In the book Leading Organizations, McKinsey senior partners Scott Keller and Mary Meaney address the most basic issues facing leaders: attracting and retaining talent, developing the talent you have, managing performance, creating leadership teams, making decisions, reorganizing to capture value quickly, reducing overhead costs for the long term, making culture a competitive advantage, leading transformational change, and transitioning to new leadership roles.


Why is talent important?

Management guru Jim Collins concurred: “… the single biggest constraint on the success of my organization is the ability to get and to hang on to enough of the right people.”
The late Steve Jobs of Apple summed up talent’s importance with this advice: “Go after the cream of the cream. A small team of A+ players can run circles around a giant team of B and C players.”
A recent study, called “THE BEST AND THE REST: REVISITING THE NORM OF NORMALITY OF INDIVIDUAL PERFORMANCE” conducted by Ernest O’Boyel Jr. and Herman Aguinis found that 10% of productivity comes from the top 1% of employees and 26% of output is a product of the top 5%.

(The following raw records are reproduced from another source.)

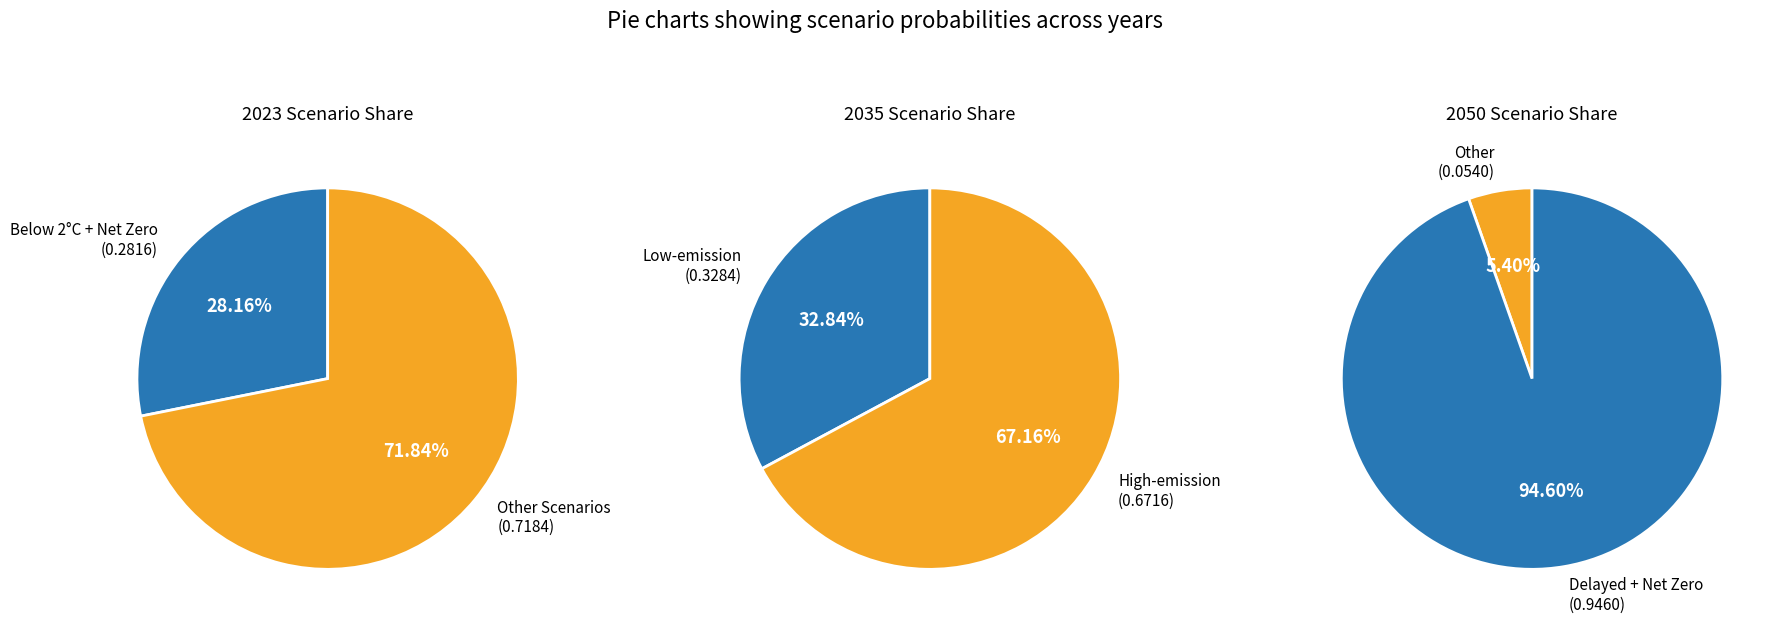

Rank the series at 4 from highest to lowest value.

values_2035, values_2023, values_2050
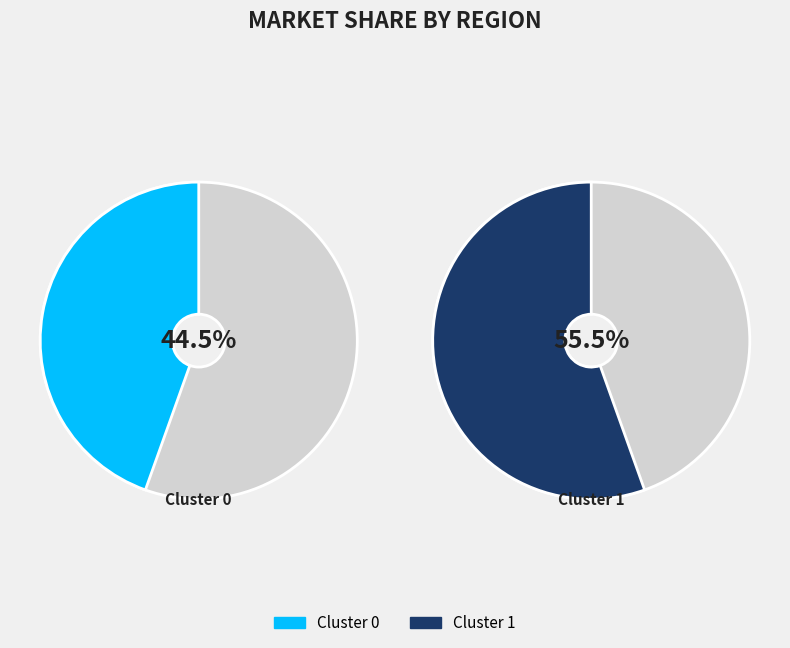

What is the total percentage of Cluster 0 and Cluster 1?

100.0%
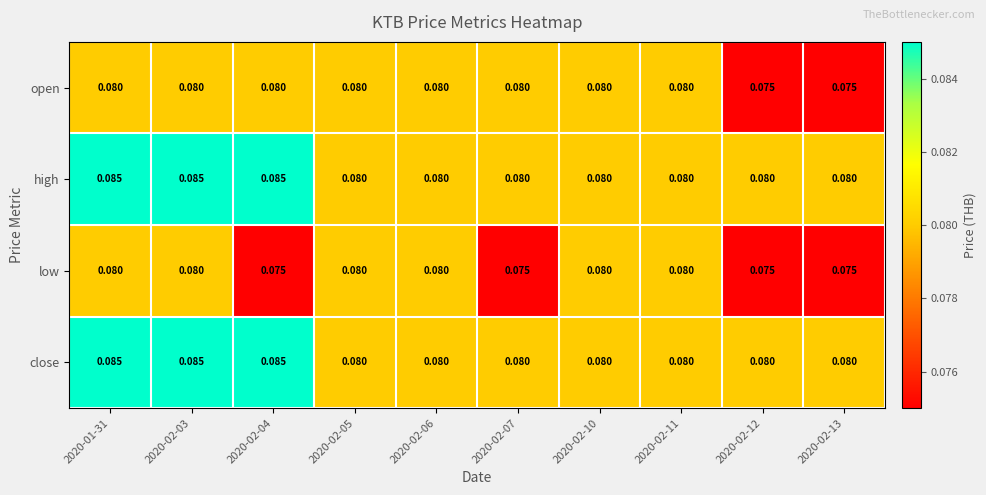

Is the value of low at 2020-02-13 greater than the value of high at 2020-02-05?

No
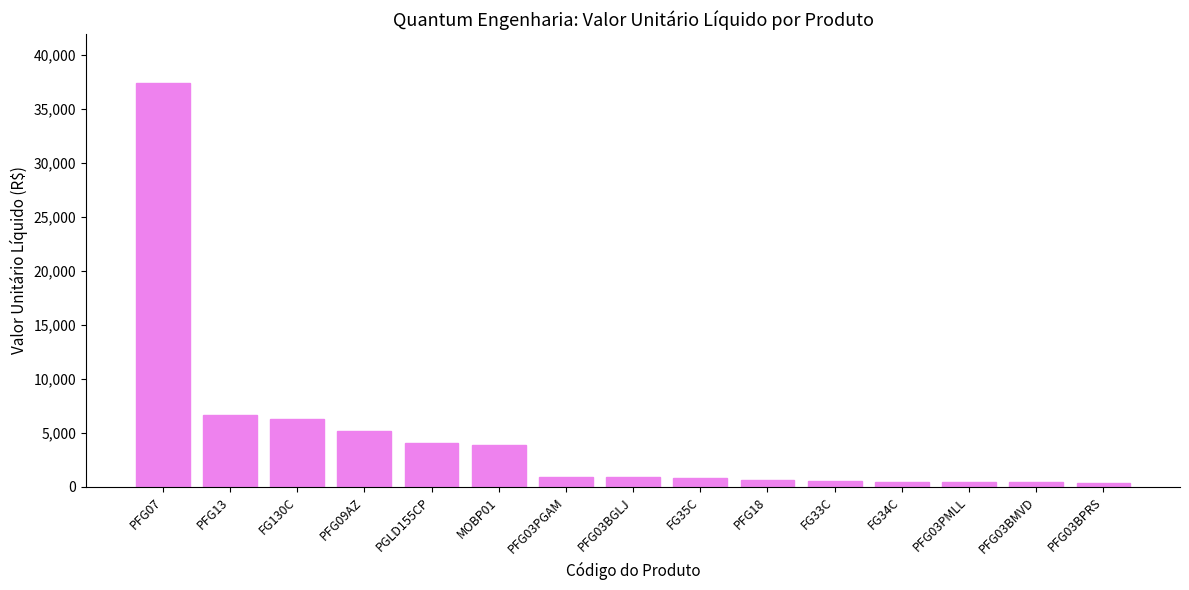

What is the value of the 2nd bar from the left?

6627.0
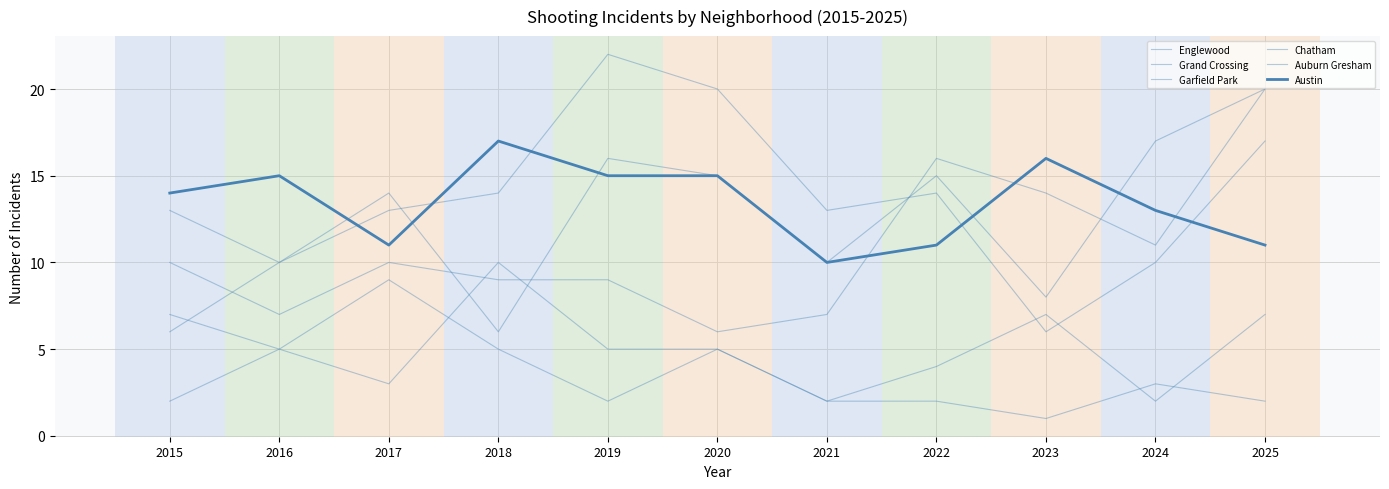

How many lines are shown in the chart?

6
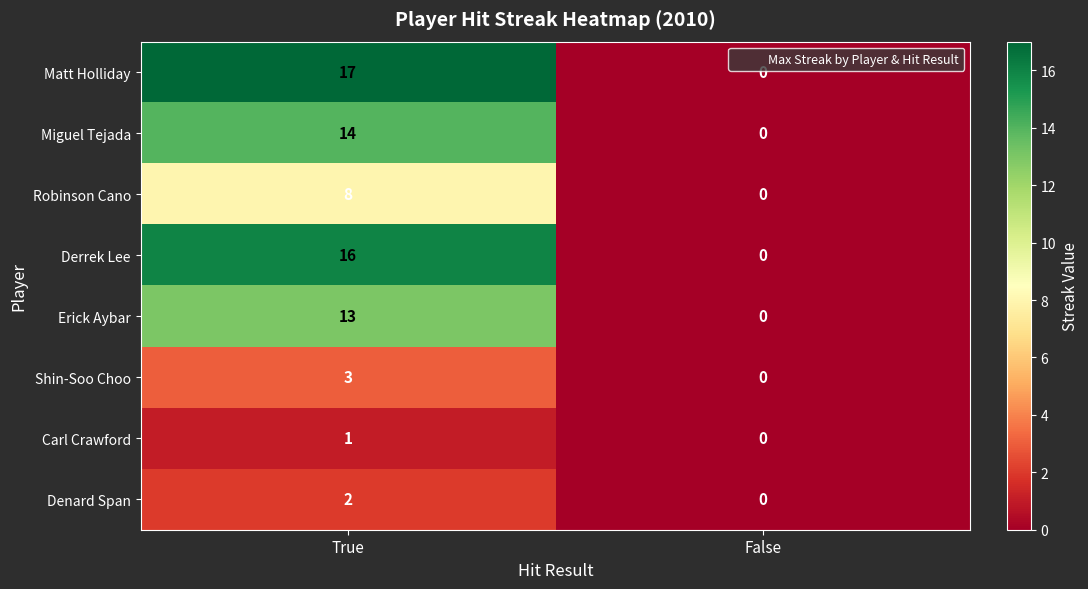

Which series changed the most between True and False?

Matt Holliday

How to match talents with value to let the top 5% generate the highest value for the organization? Apple started with identifying the top five percent of their employees. With Apple’s share price having steadily risen since then, it appears that Steve Jobs was right. Successful companies recognize that getting the right talent in the right place can make or break their overall performance.
Once the 5 percent of roles that create 95 percent of the value are identified, the question becomes whether your most talented people are in these roles. We rarely find that the best leaders in the company are methodically deployed as such. Further, keeping the right talent in these roles typically requires significant adjustments to job design (removing administrative burdens), career paths (rapid advancement opportunities and special projects), compensation (above market), location (high flexibility), development (high touch beyond formal programs and the formal performance management process), leadership exposure and influence (more, sooner) and the like.

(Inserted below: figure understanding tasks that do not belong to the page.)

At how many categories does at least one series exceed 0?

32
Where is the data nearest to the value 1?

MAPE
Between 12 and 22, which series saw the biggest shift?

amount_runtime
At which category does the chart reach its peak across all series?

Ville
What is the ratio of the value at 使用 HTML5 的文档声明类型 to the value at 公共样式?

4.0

Citations from McKinsey Business Insights | 2017 – 2020


Great talent is scarce

The competition for top talent is only going to intensify in coming decades. Employers in North America and Europe will require more than 11 percent more college-educated workers than will be available in 2020, according to a recent study by the McKinsey Global Institute. Developing economies will face a shortfall of 45 million workers with a secondary-school education and vocational training.